■ **Source material**
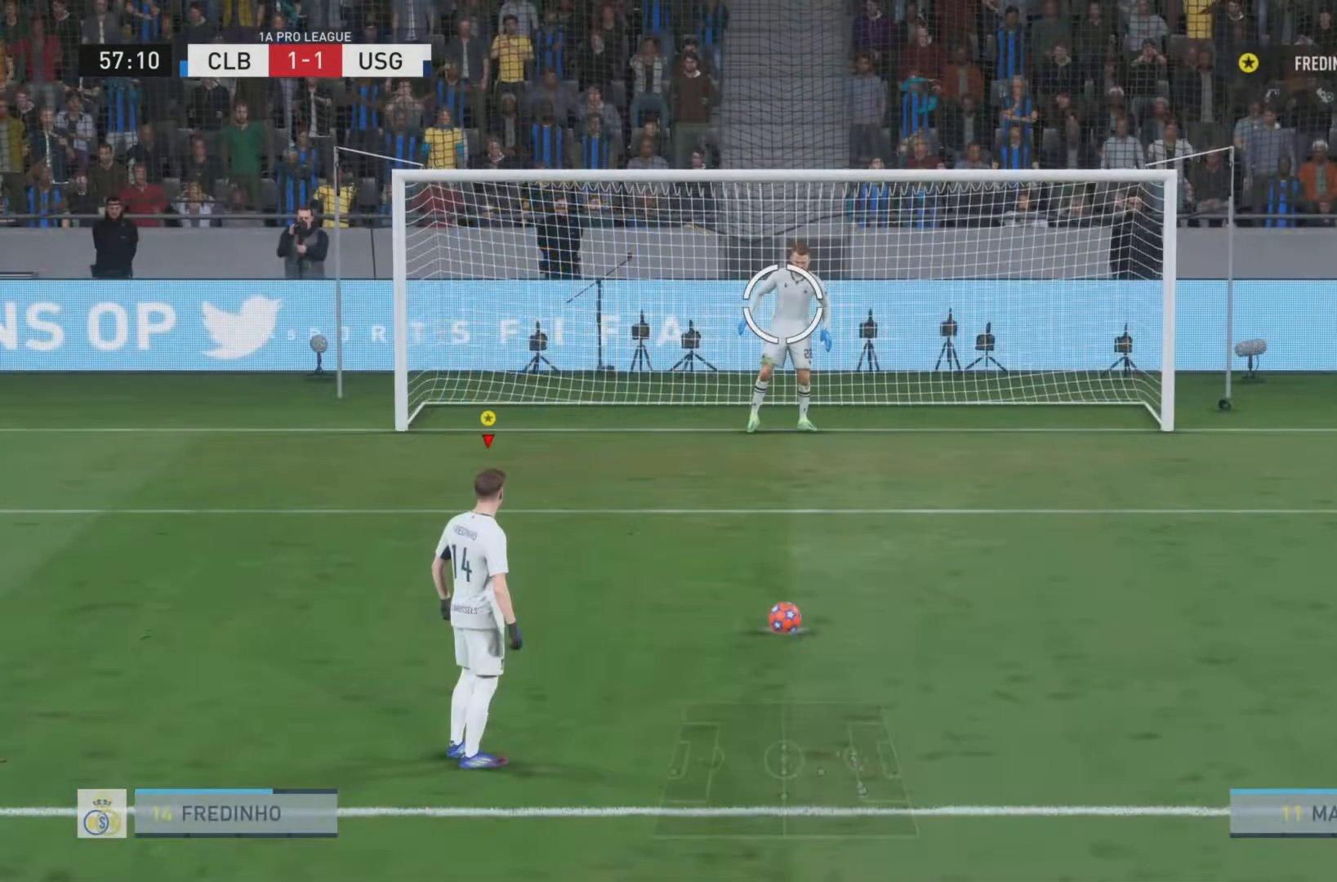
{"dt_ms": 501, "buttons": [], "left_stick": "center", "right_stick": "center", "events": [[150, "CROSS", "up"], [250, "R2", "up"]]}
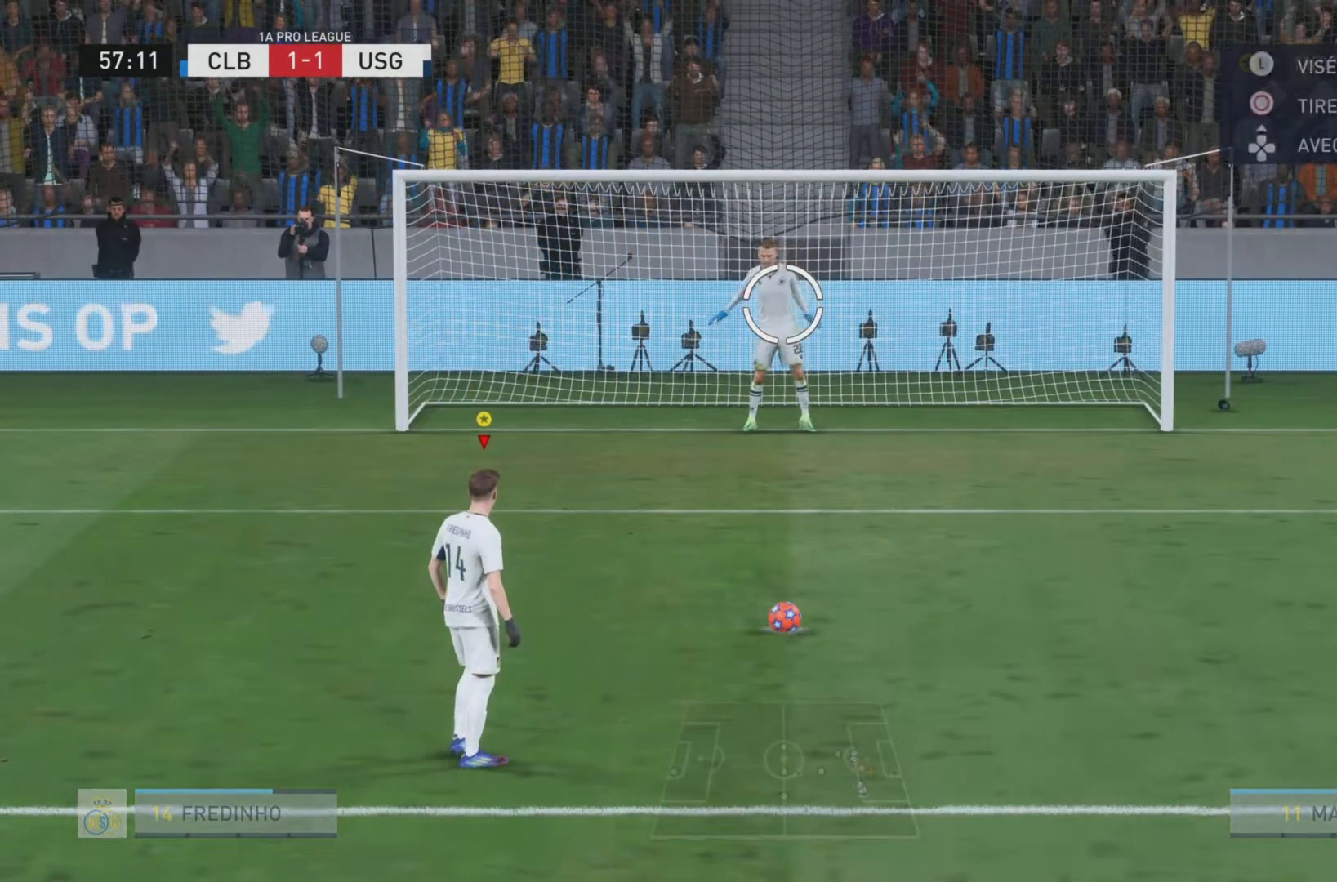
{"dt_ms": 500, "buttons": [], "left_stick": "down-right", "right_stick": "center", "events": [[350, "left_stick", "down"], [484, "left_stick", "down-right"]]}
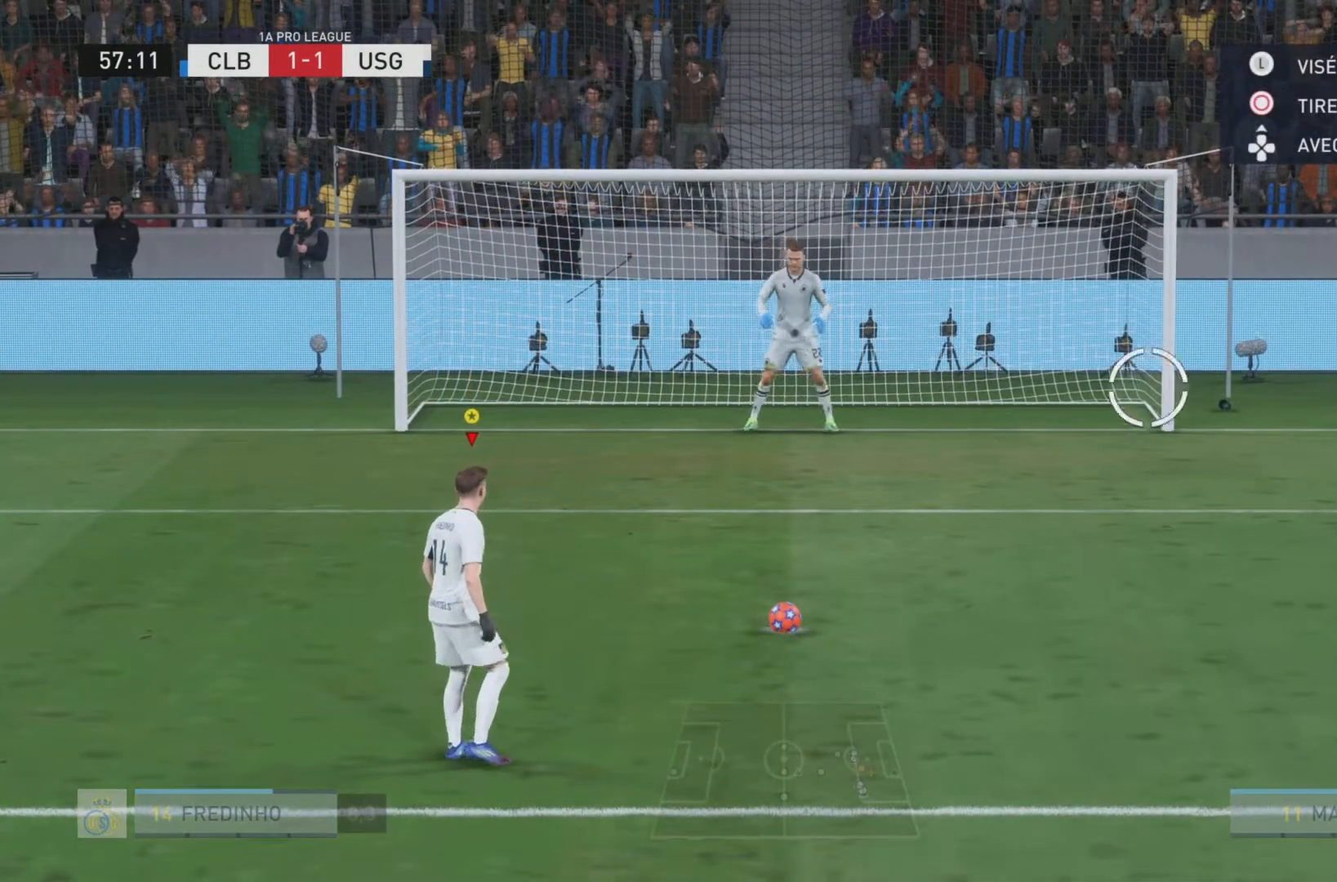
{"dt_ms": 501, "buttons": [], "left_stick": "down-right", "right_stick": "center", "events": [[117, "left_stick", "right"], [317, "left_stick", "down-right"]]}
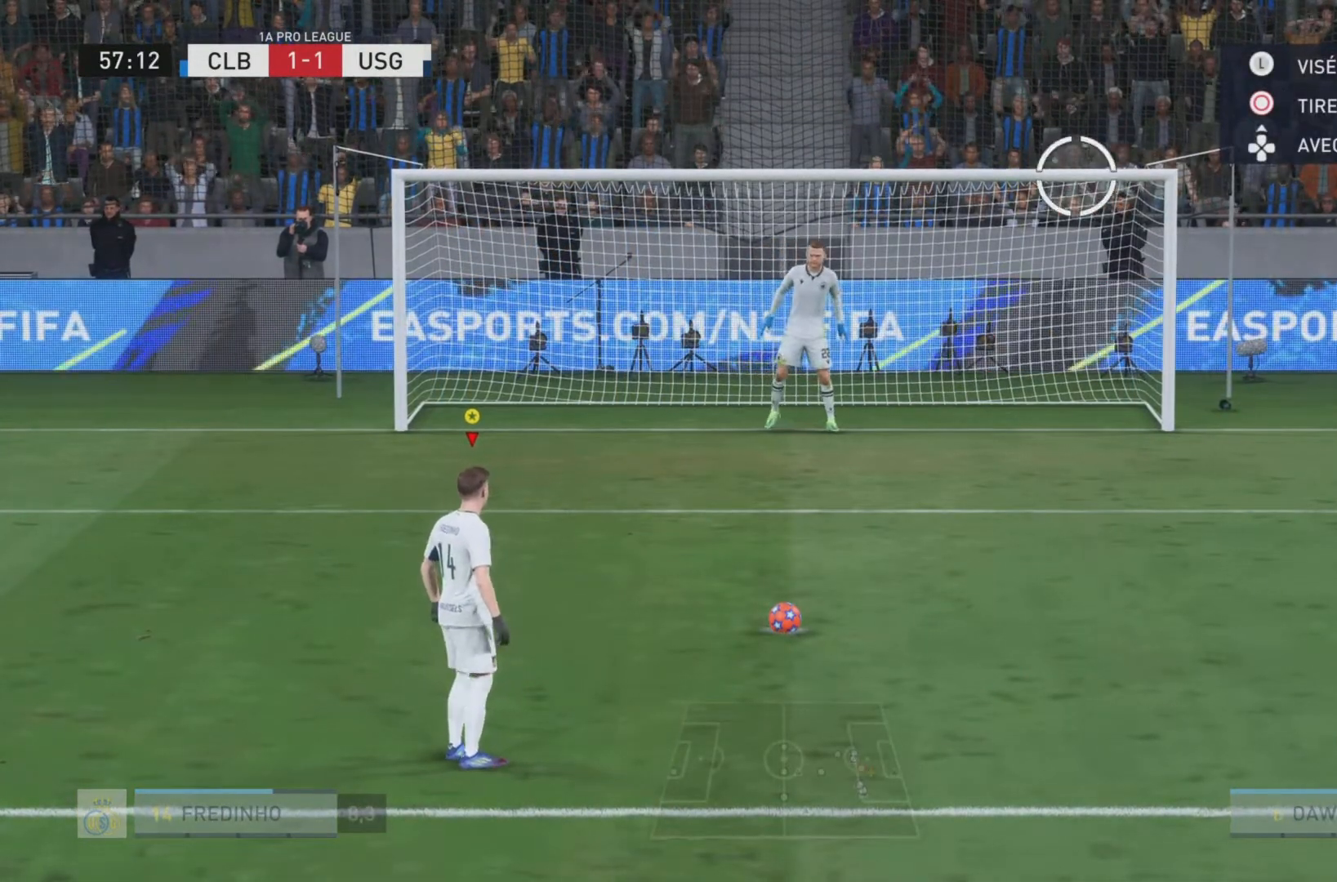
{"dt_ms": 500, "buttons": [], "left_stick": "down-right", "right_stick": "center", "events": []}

■ **Problem description**
Line by line, restate the data above exactly as it stands, minus the pictures.

■ **Exercise output**
{"dt_ms": 501, "buttons": [], "left_stick": "center", "right_stick": "center", "events": [[150, "CROSS", "up"], [250, "R2", "up"]]}
{"dt_ms": 500, "buttons": [], "left_stick": "down-right", "right_stick": "center", "events": [[350, "left_stick", "down"], [484, "left_stick", "down-right"]]}
{"dt_ms": 501, "buttons": [], "left_stick": "down-right", "right_stick": "center", "events": [[117, "left_stick", "right"], [317, "left_stick", "down-right"]]}
{"dt_ms": 500, "buttons": [], "left_stick": "down-right", "right_stick": "center", "events": []}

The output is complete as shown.